Raport o stanie miasta za 2018 rok liczy ponad 80 stron. – Przyszło mi przedstawić stan, na który bezpośredni wpływ miał mój poprzednik, ponieważ ja urząd prezydenta Konina objąłem 21 listopada 2018 roku – napisał Piotr Korytkowski.
Dochody miasta w ubiegłym roku to 513 milionów złotych, a wydatki to 540 milionów, natomiast łącznie zadłużenie Konina na koniec 2018 wynosiło około 145 milionów złotych.
Z dokumentu dowiadujemy się między innymi, że rok 2018 w demografii Konina to spadek liczby mieszkańców o 991 osób. W ostatnim dniu ubiegłego roku zameldowane na pobyt stały w naszym mieście były 71.082 osoby, a 31 grudnia 2017 – 72.073 osoby. W 2018 roku, według oficjalnych statystyk Powiatowego Urzędu Pracy w Koninie, 2.225 koninian było bez pracy.
W raporcie możemy też przeczytać, że do Urzędu Miejskiego w Koninie w 2018 roku wpłynęło: blisko 50 tysięcy pism, łącznie 5 skarg i wniosków oraz 5 petycji. Pracownicy magistratu wydali 54.062 decyzje administracyjne, 1.099 postanowień i 5.986 zaświadczeń. – Na miasto należy spojrzeć również jak na pracodawcę, który spełniając określone wymogi prawne i społeczne zatrudnia pracowników – czytamy w raporcie. – W 9 miejskich spółkach przeciętne zatrudnienie za 2018 rok wynosiło 1.049 etatów. W 44 jednostkach oświaty i wychowania było to 1.666,4 etatów nauczycielskich i 739,17 etatów administracyjno-obsługowych zgodnie z systemem informacji oświatowej (SIO), czyli według stanu na dzień 30 września 2018 roku. W pozostałych jednostkach organizacyjnych były to 643,2 etaty, a w Urzędzie Miejskim w Koninie – 381,125 etatów.

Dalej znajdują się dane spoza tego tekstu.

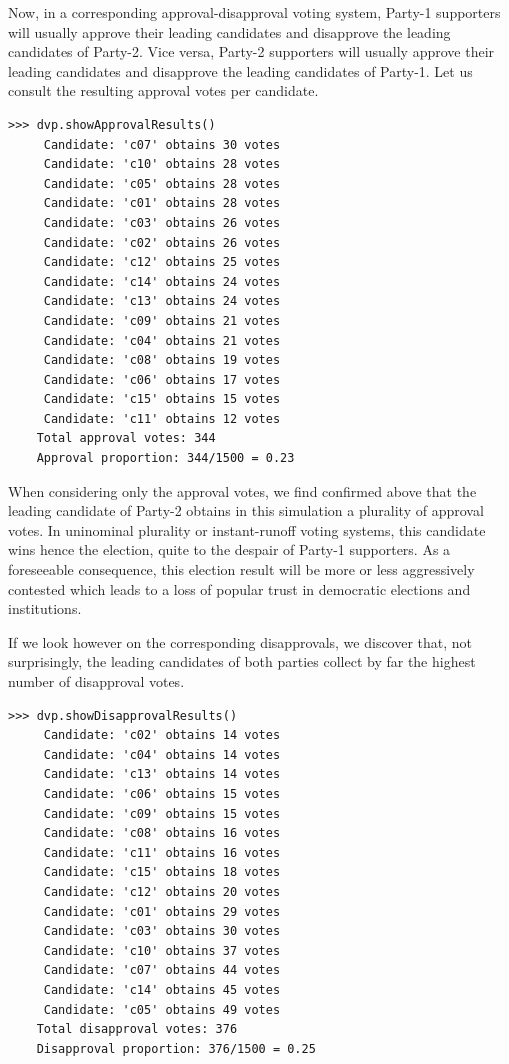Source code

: Now, in a corresponding approval-disapproval voting system, Party-1 supporters will usually approve their leading candidates and disapprove the leading candidates of Party-2. Vice versa, Party-2 supporters will usually approve their leading candidates and disapprove the leading candidates of Party-1. Let us consult the resulting approval votes per candidate.
\begin{lstlisting}
>>> dvp.showApprovalResults()
     Candidate: 'c07' obtains 30 votes
     Candidate: 'c10' obtains 28 votes
     Candidate: 'c05' obtains 28 votes
     Candidate: 'c01' obtains 28 votes
     Candidate: 'c03' obtains 26 votes
     Candidate: 'c02' obtains 26 votes
     Candidate: 'c12' obtains 25 votes
     Candidate: 'c14' obtains 24 votes
     Candidate: 'c13' obtains 24 votes
     Candidate: 'c09' obtains 21 votes
     Candidate: 'c04' obtains 21 votes
     Candidate: 'c08' obtains 19 votes
     Candidate: 'c06' obtains 17 votes
     Candidate: 'c15' obtains 15 votes
     Candidate: 'c11' obtains 12 votes
    Total approval votes: 344
    Approval proportion: 344/1500 = 0.23
\end{lstlisting}

When considering only the approval votes, we find confirmed above that the leading candidate of Party-2 obtains in this simulation a plurality of approval votes. In uninominal plurality or instant-runoff voting systems, this candidate wins hence the election, quite to the despair of Party-1 supporters. As a foreseeable consequence, this election result will be more or less aggressively contested which leads to a loss of popular trust in democratic elections and institutions.

If we look however on the corresponding disapprovals, we discover that, not surprisingly, the leading candidates of both parties collect by far the highest number of disapproval votes. 
\begin{lstlisting}
>>> dvp.showDisapprovalResults()
     Candidate: 'c02' obtains 14 votes
     Candidate: 'c04' obtains 14 votes
     Candidate: 'c13' obtains 14 votes
     Candidate: 'c06' obtains 15 votes
     Candidate: 'c09' obtains 15 votes
     Candidate: 'c08' obtains 16 votes
     Candidate: 'c11' obtains 16 votes
     Candidate: 'c15' obtains 18 votes
     Candidate: 'c12' obtains 20 votes
     Candidate: 'c01' obtains 29 votes
     Candidate: 'c03' obtains 30 votes
     Candidate: 'c10' obtains 37 votes
     Candidate: 'c07' obtains 44 votes
     Candidate: 'c14' obtains 45 votes
     Candidate: 'c05' obtains 49 votes
    Total disapproval votes: 376
    Disapproval proportion: 376/1500 = 0.25
\end{lstlisting}

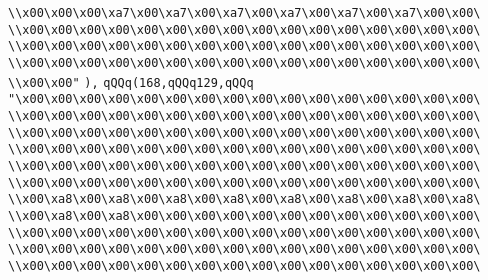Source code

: \verb|\\x00\x00\x00\xa7\x00\xa7\x00\xa7\x00\xa7\x00\xa7\x00\xa7\x00\x00\|\newline
\verb|\\x00\x00\x00\x00\x00\x00\x00\x00\x00\x00\x00\x00\x00\x00\x00\x00\|\newline
\verb|\\x00\x00\x00\x00\x00\x00\x00\x00\x00\x00\x00\x00\x00\x00\x00\x00\|\newline
\verb|\\x00\x00\x00\x00\x00\x00\x00\x00\x00\x00\x00\x00\x00\x00\x00\x00\|\newline
\verb|\\x00\x00"|\newline
\verb|),|\newline
\verb|qQQq(168,qQQq129,qQQq|\newline
\verb|"\x00\x00\x00\x00\x00\x00\x00\x00\x00\x00\x00\x00\x00\x00\x00\x00\|\newline
\verb|\\x00\x00\x00\x00\x00\x00\x00\x00\x00\x00\x00\x00\x00\x00\x00\x00\|\newline
\verb|\\x00\x00\x00\x00\x00\x00\x00\x00\x00\x00\x00\x00\x00\x00\x00\x00\|\newline
\verb|\\x00\x00\x00\x00\x00\x00\x00\x00\x00\x00\x00\x00\x00\x00\x00\x00\|\newline
\verb|\\x00\x00\x00\x00\x00\x00\x00\x00\x00\x00\x00\x00\x00\x00\x00\x00\|\newline
\verb|\\x00\x00\x00\x00\x00\x00\x00\x00\x00\x00\x00\x00\x00\x00\x00\x00\|\newline
\verb|\\x00\xa8\x00\xa8\x00\xa8\x00\xa8\x00\xa8\x00\xa8\x00\xa8\x00\xa8\|\newline
\verb|\\x00\xa8\x00\xa8\x00\x00\x00\x00\x00\x00\x00\x00\x00\x00\x00\x00\|\newline
\verb|\\x00\x00\x00\x00\x00\x00\x00\x00\x00\x00\x00\x00\x00\x00\x00\x00\|\newline
\verb|\\x00\x00\x00\x00\x00\x00\x00\x00\x00\x00\x00\x00\x00\x00\x00\x00\|\newline
\verb|\\x00\x00\x00\x00\x00\x00\x00\x00\x00\x00\x00\x00\x00\x00\x00\x00\|\newline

Jak wyliczyliśmy, razem to prawie 4,5 tysiąca etatów (dla porównania w całej grupie ZE PAK zatrudnionych jest około 5 tysięcy osób). Z kolei wartość mienia komunalnego miasta opiewała, na koniec ubiegłego roku, na kwotę ponad 1 miliarda 221 milionów złotych – w tym ponad 908 milionów zł to majątek trwały w jednostkach organizacyjnych miasta, ponad 41 milionów zł (środki trwałe w budowie – inwestycje w toku) plus ponad 271 milionów zł stanowiły udziały miasta w spółkach prawa handlowego.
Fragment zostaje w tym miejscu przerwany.